Stephanie reluctantly begins regularly seeing psychiatrist Dr. Louis Feldman (von Sydow, reprising his stage role) as her condition gradually worsens. All her relationships begin to suffer and change. She becomes jealous of her husband’s healthy, young assistant, Penny (Cathryn Harrison), and resentful of her husband’s drinking and stalled career ambitions, straining their marriage. Constantine, realizing Stephanie is no longer able to adequately train him, accepts a lucrative job in Las Vegas, and she deeply resents his abandoning her. Eventually, she becomes sexually involved with a straight-shooting totter (a junk man, played by Liam Neeson).

While de la Tour or another great actress roughly of that generation (Judi Dench, Helen Mirren, etc.) might have delivered a technically better performance, Julie Andrews is nonetheless most impressive as Stephanie, and that the part runs so counter to her dignified and cheery screen persona adds to its effectiveness in ways that would not have been possible with others – it’s unnerving to see Mary Poppins and Maria von Trapp in a wheelchair, mulling suicide. Amusingly, for all the fuss given Andrews’s big “reveal” in her husband Blake Edwards’ S.O.B. (1981), in Duet for One Andrews’s character appears far more explicitly and frequently nude and uses at least as much profanity.

Essentially, the film realistically follows Stephanie through the five stages of grief: denial, anger, bargaining, depression, and acceptance. Making Stephanie a world-class violinist as acclaimed as, say, Isaac Stern, both helps and hurts the story a little. It helps in the sense that it makes her MS diagnosis all the crueler, though one might reasonably argue the random cruelty of MS would be no less terrible for someone with no particular talent.
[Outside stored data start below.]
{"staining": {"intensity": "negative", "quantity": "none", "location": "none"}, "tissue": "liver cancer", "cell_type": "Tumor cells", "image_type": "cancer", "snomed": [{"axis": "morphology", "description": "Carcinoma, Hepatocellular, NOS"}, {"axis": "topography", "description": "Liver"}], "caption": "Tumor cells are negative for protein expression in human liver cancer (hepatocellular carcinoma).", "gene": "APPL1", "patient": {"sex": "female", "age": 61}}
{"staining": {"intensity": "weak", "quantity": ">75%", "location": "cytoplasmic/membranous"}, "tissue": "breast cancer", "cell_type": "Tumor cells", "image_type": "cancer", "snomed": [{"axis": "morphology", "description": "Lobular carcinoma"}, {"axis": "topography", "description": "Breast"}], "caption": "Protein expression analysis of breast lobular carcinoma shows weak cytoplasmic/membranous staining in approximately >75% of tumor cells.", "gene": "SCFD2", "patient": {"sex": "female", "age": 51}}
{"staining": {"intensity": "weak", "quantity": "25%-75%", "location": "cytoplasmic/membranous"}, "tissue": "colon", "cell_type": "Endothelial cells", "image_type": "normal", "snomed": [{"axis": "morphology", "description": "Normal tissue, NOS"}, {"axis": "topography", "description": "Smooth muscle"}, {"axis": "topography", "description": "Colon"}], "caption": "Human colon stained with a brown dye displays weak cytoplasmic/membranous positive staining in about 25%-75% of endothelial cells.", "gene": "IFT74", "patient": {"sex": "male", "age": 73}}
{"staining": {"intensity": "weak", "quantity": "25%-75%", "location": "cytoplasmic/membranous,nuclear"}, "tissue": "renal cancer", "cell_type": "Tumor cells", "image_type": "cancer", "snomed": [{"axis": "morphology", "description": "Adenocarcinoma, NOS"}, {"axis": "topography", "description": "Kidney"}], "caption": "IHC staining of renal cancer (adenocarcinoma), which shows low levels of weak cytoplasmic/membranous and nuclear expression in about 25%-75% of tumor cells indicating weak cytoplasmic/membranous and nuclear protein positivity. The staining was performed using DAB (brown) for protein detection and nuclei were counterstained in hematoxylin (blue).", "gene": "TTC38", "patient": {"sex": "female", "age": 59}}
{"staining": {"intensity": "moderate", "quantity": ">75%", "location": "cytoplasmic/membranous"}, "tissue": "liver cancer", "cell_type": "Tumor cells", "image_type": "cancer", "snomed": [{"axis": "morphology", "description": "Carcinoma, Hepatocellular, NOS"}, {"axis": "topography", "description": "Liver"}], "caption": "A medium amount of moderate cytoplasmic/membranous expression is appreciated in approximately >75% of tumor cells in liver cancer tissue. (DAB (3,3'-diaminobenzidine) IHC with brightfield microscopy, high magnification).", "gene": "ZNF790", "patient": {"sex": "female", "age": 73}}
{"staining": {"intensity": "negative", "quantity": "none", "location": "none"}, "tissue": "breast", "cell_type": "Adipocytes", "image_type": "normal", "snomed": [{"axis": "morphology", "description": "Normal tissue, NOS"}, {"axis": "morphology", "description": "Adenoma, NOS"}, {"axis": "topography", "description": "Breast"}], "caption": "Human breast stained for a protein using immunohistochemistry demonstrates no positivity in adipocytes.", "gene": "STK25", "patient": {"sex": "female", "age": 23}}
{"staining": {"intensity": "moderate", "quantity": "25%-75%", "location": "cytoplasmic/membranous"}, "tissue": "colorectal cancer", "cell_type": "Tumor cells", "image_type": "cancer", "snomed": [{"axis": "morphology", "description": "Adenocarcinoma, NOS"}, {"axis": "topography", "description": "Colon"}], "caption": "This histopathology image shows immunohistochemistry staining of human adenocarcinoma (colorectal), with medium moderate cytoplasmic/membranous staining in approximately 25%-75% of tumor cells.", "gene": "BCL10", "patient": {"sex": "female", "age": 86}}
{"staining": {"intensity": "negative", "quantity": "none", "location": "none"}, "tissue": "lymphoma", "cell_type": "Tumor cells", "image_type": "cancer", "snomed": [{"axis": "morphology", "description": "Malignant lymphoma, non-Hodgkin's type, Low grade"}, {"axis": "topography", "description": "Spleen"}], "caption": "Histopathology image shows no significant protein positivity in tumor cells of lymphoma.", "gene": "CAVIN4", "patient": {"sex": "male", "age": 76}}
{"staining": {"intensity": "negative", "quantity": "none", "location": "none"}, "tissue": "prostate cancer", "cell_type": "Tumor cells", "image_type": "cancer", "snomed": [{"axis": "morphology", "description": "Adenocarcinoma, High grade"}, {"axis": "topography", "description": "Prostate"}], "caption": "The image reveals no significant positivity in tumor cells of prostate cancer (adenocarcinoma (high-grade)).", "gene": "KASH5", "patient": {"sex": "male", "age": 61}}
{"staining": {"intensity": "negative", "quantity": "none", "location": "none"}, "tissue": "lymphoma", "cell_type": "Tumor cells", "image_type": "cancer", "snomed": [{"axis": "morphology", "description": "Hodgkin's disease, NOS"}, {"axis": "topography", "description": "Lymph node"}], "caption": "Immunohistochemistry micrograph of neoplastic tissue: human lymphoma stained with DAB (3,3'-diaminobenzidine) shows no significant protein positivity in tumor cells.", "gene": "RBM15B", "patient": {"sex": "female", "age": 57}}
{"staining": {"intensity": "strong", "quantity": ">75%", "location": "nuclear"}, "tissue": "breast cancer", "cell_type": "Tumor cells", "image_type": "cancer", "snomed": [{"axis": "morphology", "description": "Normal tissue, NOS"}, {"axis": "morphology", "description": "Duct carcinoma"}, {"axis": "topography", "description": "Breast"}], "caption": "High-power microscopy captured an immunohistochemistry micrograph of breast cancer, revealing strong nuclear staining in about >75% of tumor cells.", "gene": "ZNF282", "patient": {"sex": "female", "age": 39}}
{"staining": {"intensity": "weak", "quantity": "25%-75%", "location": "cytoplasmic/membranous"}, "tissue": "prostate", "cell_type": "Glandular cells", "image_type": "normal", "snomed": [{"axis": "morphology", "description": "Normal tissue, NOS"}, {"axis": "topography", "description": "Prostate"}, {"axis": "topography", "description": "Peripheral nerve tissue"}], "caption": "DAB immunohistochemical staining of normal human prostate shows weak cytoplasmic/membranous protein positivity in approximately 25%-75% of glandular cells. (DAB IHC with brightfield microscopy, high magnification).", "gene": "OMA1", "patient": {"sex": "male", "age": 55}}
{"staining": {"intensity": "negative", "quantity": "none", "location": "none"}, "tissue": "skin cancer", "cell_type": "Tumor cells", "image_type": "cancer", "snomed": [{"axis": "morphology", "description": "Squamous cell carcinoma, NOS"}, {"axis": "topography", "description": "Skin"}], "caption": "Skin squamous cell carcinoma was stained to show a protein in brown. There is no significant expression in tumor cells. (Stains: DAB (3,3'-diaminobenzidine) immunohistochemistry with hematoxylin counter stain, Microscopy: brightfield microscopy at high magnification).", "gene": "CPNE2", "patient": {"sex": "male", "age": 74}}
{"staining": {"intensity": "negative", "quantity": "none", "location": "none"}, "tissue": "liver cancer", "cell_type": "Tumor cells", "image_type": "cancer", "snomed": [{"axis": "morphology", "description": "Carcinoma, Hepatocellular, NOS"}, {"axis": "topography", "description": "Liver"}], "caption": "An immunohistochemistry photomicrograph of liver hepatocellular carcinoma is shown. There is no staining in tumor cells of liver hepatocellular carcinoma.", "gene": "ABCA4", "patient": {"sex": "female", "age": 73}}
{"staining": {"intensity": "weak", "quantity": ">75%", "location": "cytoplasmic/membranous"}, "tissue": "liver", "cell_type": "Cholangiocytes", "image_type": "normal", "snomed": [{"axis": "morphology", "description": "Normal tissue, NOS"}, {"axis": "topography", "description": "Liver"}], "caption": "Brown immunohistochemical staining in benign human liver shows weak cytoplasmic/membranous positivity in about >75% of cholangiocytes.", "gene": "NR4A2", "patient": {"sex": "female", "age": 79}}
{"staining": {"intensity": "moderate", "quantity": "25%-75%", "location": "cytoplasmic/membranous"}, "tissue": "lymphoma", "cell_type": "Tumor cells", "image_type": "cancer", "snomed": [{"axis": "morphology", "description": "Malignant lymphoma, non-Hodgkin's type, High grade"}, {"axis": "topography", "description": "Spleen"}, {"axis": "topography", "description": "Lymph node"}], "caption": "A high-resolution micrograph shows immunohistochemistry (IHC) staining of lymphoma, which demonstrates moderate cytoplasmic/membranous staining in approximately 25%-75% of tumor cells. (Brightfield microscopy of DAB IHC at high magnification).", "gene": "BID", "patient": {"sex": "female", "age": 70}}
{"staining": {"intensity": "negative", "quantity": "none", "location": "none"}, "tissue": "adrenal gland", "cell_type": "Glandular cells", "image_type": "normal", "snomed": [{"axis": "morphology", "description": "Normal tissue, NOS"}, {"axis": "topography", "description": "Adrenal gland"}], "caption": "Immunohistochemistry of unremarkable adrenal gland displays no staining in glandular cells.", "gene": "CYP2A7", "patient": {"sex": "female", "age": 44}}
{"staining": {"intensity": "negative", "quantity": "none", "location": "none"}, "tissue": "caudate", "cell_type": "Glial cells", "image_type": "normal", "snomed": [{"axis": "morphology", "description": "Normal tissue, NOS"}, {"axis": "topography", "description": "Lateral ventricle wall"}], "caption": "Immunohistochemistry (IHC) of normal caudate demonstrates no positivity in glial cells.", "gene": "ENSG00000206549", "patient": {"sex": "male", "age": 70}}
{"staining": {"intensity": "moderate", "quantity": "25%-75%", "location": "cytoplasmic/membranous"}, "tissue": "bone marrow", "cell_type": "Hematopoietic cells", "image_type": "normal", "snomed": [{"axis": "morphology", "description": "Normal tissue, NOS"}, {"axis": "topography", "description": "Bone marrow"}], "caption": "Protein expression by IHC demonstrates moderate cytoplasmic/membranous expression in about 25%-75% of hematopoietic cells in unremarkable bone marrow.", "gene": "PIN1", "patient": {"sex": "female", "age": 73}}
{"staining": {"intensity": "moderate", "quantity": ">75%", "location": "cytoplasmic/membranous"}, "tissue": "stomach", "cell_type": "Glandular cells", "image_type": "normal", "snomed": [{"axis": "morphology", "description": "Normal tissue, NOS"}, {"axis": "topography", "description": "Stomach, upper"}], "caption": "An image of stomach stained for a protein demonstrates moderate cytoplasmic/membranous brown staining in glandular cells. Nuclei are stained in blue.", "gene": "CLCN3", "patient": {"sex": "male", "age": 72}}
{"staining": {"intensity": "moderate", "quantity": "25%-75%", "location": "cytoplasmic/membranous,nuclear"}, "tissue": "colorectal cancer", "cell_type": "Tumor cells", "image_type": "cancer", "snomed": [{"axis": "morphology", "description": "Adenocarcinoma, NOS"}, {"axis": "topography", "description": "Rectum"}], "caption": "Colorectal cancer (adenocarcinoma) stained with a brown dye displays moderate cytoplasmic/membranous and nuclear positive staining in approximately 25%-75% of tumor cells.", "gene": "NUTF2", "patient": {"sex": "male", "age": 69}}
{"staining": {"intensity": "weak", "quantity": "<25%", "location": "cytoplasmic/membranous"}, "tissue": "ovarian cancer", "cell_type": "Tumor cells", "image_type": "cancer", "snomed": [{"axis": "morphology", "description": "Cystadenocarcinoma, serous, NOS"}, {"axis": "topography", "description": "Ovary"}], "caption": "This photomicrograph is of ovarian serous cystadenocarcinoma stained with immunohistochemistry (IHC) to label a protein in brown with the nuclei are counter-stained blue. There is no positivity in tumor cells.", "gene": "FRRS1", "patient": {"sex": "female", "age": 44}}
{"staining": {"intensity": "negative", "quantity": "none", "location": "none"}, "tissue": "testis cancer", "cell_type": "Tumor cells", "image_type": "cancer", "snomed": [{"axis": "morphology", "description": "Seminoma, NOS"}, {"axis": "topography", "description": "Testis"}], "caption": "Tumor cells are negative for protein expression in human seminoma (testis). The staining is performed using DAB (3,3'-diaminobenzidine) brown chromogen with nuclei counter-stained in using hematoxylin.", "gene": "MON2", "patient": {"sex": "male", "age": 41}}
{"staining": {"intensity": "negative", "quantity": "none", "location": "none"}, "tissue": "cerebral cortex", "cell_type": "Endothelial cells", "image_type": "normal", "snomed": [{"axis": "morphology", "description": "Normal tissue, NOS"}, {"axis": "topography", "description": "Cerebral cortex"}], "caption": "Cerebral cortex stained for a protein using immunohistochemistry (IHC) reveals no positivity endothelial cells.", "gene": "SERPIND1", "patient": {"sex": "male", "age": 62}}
Max von Sydow, despite his greatly reduced role from the play, is superb as he almost always was, in great and terrible films. It’s a very Bergmanesque part, and von Sydow is marvelously subtle yet expressive. It’s a little disorienting to see Liam Neeson playing a lowly, uneducated junkman, dressed like Harry H. Corbett in Steptoe and Son, but he’s good in this atypical part.

It’s a difficult story to pull off, for no happy resolution is possible. The film seems to accurately dramatize the physical side of Jacqueline du Pré’s condition, a type of MS that had periods of seeming remission, allowing Stephanie to occasionally walk under her own power and even continue to play the violin for short periods long after her diagnosis. Certainly, the movie never shows her as a complete invalid, bedridden like Annette Funicello and too many others.

Kino’s Blu-ray of Duet for One, licensed from MGM, presents the film in its original 1.85:1 widescreen, the video transfer impressively sharp with excellent color and contrast. (As it should be; few prints were struck as the film was barely released at all. It certainly didn’t appeal to Cannon’s usual markets.) The DTS-HD Master Audio (originally Dolby Stereo) impresses with its classical music excerpts, though this isn’t exactly the kind of film you’d expect an aggressive soundtrack. Optional English subtitles are offered on this Region “A” disc.

Included is an appreciative audio commentary by film historian and filmmaker Daniel Kremer. A trailer is also included.

You wouldn’t be missing an essential title if you skipped Duet for One, but it’s genuinely worthwhile and most of it pays off. Recommended.